_GOALS_:
**A)** List every parenthetical remark in the message about optical networking, giving each one with its parentheses.
**B)** Duplicate everything in the message about optical networking from "For example, what" down to "onto the glass?".
>> start ARTICLE
Dave, that's a rather intriguing set of thoughts. I'd like to sketch it, remove some abstraction and apply some known constructs to see how it looks.
For example, what you haven't explained yet is where the rubber hits the road.. the convergence point where the optical sublayer receives information from above. Consider IP over SONET, where most lambdas today are still employing SONET framing and PPP as a shim between pure optical and the IP network layer.
Given that those features exist, everything that rides over the lambda is synchronous and timed at the same data rate as the SONET framing rate (e.g., OC-192 at 10 Gb/s). Every bit sent must fit the periodicity and timing of a 10Gb/s signal, in other words.
If your approach avoids SONET framing (and it sounds as though it does), then how are you organizing (framing & synchronizing) individual payloads before depositing them onto the glass?
>> end ARTICLE
>> start LISTED ENTRIES
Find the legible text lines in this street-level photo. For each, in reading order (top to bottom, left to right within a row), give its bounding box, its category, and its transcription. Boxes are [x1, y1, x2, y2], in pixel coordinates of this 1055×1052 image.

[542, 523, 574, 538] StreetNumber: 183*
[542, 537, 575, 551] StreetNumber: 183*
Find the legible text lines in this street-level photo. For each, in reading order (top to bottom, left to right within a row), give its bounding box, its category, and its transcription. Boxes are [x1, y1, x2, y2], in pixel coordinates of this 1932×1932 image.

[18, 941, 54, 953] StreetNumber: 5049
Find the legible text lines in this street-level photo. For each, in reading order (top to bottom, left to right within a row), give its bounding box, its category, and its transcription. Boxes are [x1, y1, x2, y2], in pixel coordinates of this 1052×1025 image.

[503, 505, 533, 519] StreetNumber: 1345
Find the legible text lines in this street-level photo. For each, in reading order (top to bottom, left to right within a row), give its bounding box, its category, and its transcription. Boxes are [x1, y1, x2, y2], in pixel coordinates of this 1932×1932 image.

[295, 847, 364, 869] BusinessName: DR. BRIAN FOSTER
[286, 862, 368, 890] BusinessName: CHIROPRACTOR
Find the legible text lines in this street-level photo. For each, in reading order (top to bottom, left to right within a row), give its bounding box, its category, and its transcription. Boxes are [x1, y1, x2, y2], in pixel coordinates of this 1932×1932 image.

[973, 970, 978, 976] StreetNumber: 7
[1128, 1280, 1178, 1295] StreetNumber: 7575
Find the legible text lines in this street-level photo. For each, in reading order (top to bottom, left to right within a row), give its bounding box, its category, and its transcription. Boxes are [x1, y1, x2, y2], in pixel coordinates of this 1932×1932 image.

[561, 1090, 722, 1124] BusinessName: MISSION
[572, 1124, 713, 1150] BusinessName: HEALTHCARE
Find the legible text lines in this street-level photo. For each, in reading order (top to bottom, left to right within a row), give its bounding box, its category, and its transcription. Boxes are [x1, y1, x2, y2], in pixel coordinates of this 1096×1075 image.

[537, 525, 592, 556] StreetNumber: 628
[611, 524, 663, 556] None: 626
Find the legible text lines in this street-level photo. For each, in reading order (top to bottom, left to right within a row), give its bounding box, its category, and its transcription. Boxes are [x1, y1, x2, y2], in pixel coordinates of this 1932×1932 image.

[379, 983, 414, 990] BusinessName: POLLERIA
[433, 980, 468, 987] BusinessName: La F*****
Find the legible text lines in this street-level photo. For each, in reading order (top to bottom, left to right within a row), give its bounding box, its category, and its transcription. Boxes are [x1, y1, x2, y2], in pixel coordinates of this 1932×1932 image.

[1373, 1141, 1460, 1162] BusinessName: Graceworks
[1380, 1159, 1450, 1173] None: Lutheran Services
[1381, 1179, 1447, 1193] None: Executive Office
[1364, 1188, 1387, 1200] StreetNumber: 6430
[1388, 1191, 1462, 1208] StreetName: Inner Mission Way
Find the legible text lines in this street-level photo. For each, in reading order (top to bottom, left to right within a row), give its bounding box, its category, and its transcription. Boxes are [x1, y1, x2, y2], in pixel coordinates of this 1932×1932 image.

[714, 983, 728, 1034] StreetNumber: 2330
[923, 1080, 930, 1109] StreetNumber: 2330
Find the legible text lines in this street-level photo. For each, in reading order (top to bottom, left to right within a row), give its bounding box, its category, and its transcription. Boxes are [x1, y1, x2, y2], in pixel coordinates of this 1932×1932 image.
>> end LISTED ENTRIES
_THE RESPONSES_:
**A)**
(e.g., OC-192 at 10 Gb/s)
(and it sounds as though it does)
(framing & synchronizing)

**B)**
For example, what you haven't explained yet is where the rubber hits the road.. the convergence point where the optical sublayer receives information from above. Consider IP over SONET, where most lambdas today are still employing SONET framing and PPP as a shim between pure optical and the IP network layer.
Given that those features exist, everything that rides over the lambda is synchronous and timed at the same data rate as the SONET framing rate (e.g., OC-192 at 10 Gb/s). Every bit sent must fit the periodicity and timing of a 10Gb/s signal, in other words.
If your approach avoids SONET framing (and it sounds as though it does), then how are you organizing (framing & synchronizing) individual payloads before depositing them onto the glass?